**What you have to do**: Copy each line from the data that has the word "boxes" in it.

══════════════════════════════

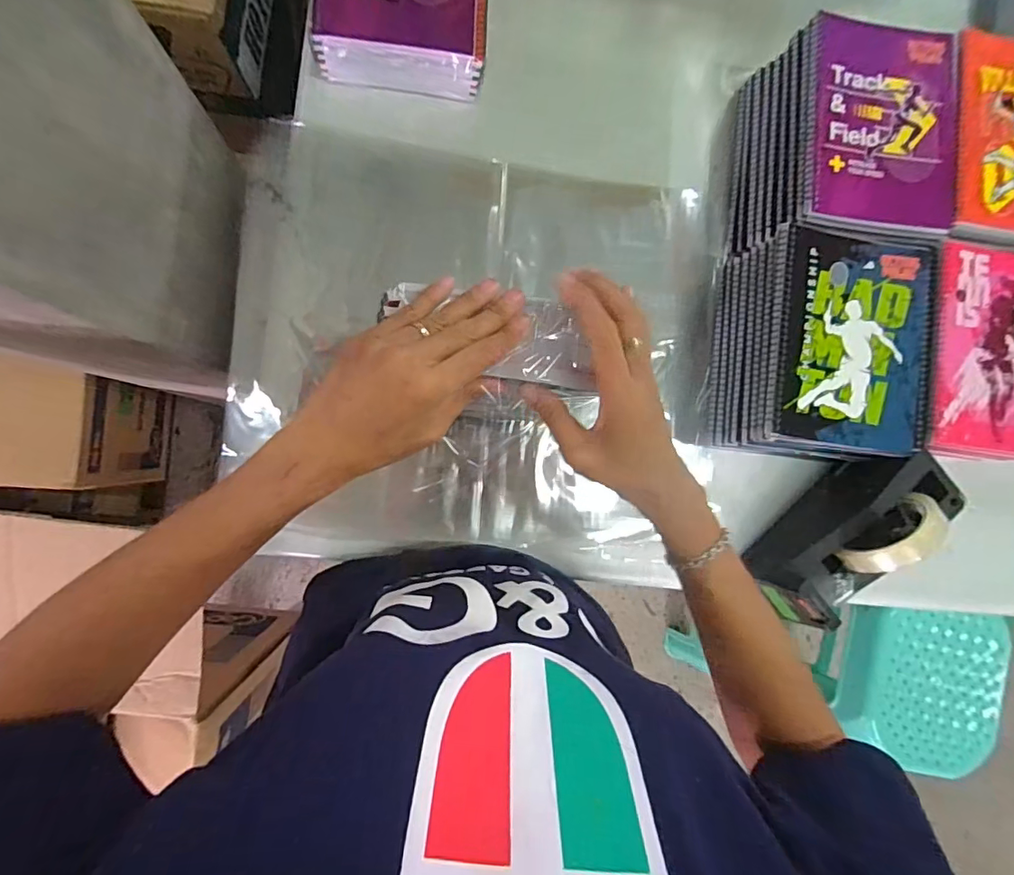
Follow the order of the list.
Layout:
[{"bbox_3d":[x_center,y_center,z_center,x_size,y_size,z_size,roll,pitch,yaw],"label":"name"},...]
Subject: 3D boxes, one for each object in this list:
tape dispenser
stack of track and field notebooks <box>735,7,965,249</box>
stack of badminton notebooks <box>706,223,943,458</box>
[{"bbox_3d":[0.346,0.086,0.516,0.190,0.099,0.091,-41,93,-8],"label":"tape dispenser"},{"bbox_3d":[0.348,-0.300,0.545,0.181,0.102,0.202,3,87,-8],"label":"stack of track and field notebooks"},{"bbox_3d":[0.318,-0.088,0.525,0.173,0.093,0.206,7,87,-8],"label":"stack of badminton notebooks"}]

══════════════════════════════

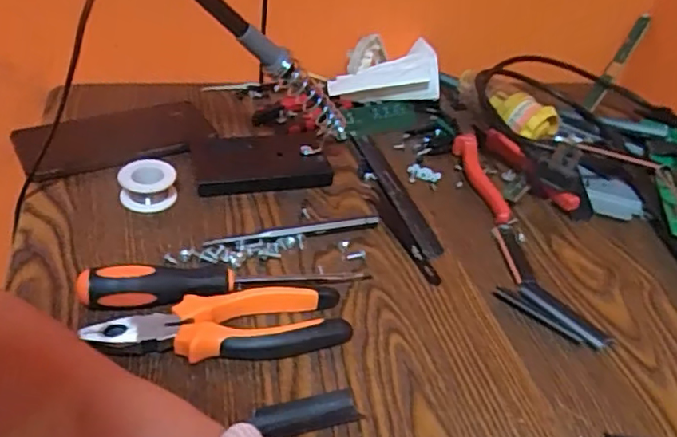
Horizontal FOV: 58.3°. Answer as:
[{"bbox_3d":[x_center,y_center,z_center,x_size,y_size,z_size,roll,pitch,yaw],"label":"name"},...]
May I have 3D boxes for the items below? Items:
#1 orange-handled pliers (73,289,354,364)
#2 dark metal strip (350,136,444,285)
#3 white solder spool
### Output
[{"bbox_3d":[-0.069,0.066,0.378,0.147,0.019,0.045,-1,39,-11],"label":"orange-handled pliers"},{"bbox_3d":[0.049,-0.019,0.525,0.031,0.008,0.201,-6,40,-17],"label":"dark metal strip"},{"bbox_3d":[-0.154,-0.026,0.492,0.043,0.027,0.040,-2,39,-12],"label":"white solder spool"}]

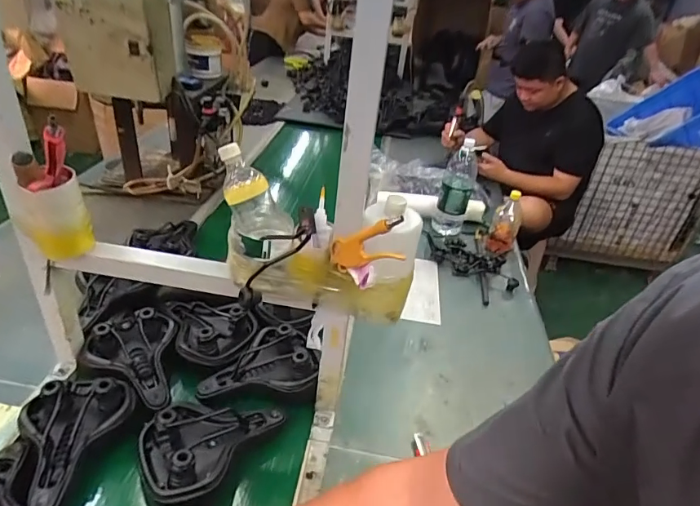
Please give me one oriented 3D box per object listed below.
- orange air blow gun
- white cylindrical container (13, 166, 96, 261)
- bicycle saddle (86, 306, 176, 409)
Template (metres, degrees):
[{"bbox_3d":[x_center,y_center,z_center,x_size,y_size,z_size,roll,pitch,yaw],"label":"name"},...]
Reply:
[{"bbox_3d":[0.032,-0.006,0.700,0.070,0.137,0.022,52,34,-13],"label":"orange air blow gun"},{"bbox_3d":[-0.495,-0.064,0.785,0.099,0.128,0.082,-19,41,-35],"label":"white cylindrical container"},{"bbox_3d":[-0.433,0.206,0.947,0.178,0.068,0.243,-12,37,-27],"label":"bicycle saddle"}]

══════════════════════════════

**Solved exercise**:
Subject: 3D boxes, one for each object in this list:
May I have 3D boxes for the items below? Items:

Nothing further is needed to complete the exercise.